The work by Warhol - founding theorist of 15-minute fame - is really quite significant in the ongoing history of black male celebrity. Done in characteristic silk-screen with acrylic paint overlay, O.J. Simpson - like Warhol's more famous Marilyn Monroe and Mao Tse-tung portraits - seems to figure the superficial flatness of the media image while simultaneously acknowledging the functional depth that it enjoys in contemporary culture. More than this, though, by focusing on Simpson's face and thereby eliding the physicality by which black men have consistently been defined in US culture, Warhol's O.J. Simpson serves the paradoxical and wholly counterintuitive function of actually humanising Simpson, however much that humanisation might be attended by other, mitigating effects. Indeed, the significance of the facial focus is underscored if we consider the Athletes image in conjunction with Warhol's contemporaneous Sex Parts series, which interrogates the stereotyped notion of the thorough sexualisation of gay men precisely by acquiescing to it, presenting extreme close-up views of men's genitalia.

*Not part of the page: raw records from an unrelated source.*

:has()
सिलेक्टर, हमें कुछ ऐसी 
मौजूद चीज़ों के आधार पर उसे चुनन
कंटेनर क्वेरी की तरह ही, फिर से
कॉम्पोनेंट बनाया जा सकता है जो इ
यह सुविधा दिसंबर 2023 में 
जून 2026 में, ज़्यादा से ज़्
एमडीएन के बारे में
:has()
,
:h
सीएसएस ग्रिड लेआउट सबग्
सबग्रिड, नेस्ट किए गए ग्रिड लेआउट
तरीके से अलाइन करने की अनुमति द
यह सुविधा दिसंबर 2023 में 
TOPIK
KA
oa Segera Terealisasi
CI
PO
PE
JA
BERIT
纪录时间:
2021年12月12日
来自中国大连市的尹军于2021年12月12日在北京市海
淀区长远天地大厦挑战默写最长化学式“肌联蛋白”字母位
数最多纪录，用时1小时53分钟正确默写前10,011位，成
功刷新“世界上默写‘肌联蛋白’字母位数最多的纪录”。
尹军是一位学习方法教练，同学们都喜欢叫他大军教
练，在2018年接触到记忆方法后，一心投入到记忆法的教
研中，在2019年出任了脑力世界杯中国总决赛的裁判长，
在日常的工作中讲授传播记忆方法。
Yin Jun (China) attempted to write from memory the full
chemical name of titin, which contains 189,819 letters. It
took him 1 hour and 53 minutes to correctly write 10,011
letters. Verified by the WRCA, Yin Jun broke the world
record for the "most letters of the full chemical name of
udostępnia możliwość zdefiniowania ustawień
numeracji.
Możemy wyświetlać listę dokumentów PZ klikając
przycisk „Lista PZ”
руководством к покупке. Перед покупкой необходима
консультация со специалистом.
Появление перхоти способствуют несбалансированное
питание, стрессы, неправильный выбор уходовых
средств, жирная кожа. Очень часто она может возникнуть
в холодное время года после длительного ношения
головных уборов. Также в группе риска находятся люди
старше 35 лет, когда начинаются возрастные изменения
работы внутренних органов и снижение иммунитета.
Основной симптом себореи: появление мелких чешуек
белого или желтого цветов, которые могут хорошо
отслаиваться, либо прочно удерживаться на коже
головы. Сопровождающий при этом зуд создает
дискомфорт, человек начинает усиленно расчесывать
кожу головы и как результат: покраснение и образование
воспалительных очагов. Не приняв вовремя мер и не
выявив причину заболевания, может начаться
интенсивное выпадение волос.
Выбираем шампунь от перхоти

To the degree that celebrity culture serves, however, to void the human face of reference to anything other than that culture itself, the serendipitously humanising function of Warhol's O.J. Simpson portraits is an inevitably limited effect. Simpson's own augmented celebrity from 1978 through mid-1994 has served to increase the depthlessness of his visage in its media presentations, and the publicisation of his trial, which is itself underwritten by that celebrity, has only furthered this development. Indeed, the various facial expressions that Simpson has famously presented before the courtroom cameras - exasperated eye-rolling, consternated mouth-twisting, incredulous head-shaking - all register as so many exaggerated theatrics performed by a practitioner of B-grade film acting. And the Warholian ethic of equal-opportunity celebritisation has itself been implicated in this superficiality, with the inevitable sale of one of the O.J. Simpson portraits at Sotheby's in November 1994 occasioning the equally inevitable speculation by the Wall Street Journal that the piece might more appropriately have been comprised in Warhol's 1964 silk-screen series, Thirteen Most Wanted Men.

But it is precisely the conjunction of celebrity and alleged criminality that not only makes the O.J. Simpson case such a compelling public spectacle, but founds the peculiar spectacularisation of Simpson's visage itself, whereby his mug shot (uncannily anticipated by the auctioned Warhol portrait) merges with 8"x10" glossy. Indeed, among the more unsettling recent photographic images of Simpson is one taken in court this February, presenting his Hollywood-handsome face at near-dead centre of the composition, turned at about a 45-degree angle toward his right shoulder so that his eyes are focused directly at the camera. His head is framed by two fuzzy background images that look like telephones or other electronic equipment. His expression is inscrutable - the Mona Lisa, or Greta Garbo; it seems ready to mutate in whatever way necessary. It is impossible to tell what he might be thinking or, indeed, to what extent he is thinking at all. He seems only to be saying that, innocent or guilty, he is ready for his close-up, now and forever.